Where will FDA publish the final administrative orders?
All final administrative orders will be published on FDA’s website. A Notice of Availability will also be published in the Federal Register.
What actions will FDA be required to take to implement the new provisions of the CARES Act?
The CARES Act requires that FDA withdraw the regulations establishing the final monographs and the procedures governing the OTC drug review under 21 C.F.R. Part 330 and other relevant parts, or make technical changes “to ensure conformity with appropriate terminology and cross references.” These changes will be made without public notice and comment and will be effective upon publication or on the date specified in the notice.

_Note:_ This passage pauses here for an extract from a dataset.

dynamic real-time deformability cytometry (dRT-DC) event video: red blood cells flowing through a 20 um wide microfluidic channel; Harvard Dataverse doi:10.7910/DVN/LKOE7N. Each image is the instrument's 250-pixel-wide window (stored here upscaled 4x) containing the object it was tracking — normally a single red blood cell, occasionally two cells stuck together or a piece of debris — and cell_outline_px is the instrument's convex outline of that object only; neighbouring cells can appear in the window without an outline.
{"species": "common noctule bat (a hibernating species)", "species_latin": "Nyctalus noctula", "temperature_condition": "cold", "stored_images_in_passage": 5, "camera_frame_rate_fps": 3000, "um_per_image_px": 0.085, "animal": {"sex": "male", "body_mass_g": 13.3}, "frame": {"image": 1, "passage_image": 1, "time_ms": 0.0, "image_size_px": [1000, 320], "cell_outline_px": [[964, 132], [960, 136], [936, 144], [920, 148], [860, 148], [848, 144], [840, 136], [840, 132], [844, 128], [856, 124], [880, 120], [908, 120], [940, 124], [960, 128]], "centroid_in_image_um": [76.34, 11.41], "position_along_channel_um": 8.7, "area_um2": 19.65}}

FDA is also required to issue guidance on the following topics:
- the procedures and principles for formal meetings with sponsors or other OMOR requestors;
- the format and content of data submissions;
- the format of electronic submissions;
- consolidated proceedings for appeals and the procedures for such proceedings where appropriate; and
- minor changes in drugs, including recommendations on determining whether a minor change will affect the safety or effectiveness of a drug.

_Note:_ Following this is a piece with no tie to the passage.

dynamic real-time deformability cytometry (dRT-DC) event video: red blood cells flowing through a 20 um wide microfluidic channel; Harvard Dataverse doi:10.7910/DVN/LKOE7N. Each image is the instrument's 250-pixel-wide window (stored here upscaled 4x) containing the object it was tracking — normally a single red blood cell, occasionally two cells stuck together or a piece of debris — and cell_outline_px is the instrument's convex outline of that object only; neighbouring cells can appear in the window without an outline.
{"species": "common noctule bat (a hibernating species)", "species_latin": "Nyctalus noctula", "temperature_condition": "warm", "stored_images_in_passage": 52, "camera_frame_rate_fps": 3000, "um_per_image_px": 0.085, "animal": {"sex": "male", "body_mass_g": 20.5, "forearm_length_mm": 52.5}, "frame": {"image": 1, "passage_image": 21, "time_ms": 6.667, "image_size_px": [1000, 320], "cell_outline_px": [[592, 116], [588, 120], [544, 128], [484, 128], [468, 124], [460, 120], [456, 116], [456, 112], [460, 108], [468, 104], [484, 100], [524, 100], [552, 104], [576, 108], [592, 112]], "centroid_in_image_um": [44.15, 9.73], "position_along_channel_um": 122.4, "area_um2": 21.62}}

There are no statutorily mandated timelines for FDA to withdraw the current regulations or to issue any of these guidance documents. However, FDA has stated that it is currently working on the implementation of the new provisions of the CARES Act. While the country is dealing with the COVID-19 pandemic, and the agency is overwhelmed with Emergency Use Authorization submissions, it is not likely that FDA will be able to issue guidance on all these topics in 2020.
 The full text of the CARES Act is available at https://www.govinfo.gov/content/pkg/BILLS-116hr748enr/pdf/BILLS-116hr748enr.pdf.
 Available at https://www.agg.com/news-insights/publications/it-is-not-all-about-the-coronavirus-the-cares-act-brings-long-awaited-over-the-counter-otc-monograph-reform/.
 Under the 1972 OTC Drug Review process, panels classified ingredients in three categories as follows:
Category I: generally recognized as safe and effective for the claimed therapeutic indication;
Category II: not generally recognized as safe and effective or unacceptable indications;
Category III: insufficient data available to permit final classification
 See the Over-the-Counter Monograph User Fee Program Performance Goals and Procedures – Fiscal Years 2018-2022 available at https://www.fda.gov/media/106407/download.
 If comments received are numerous or substantive, there will be an extension of the final order goal date.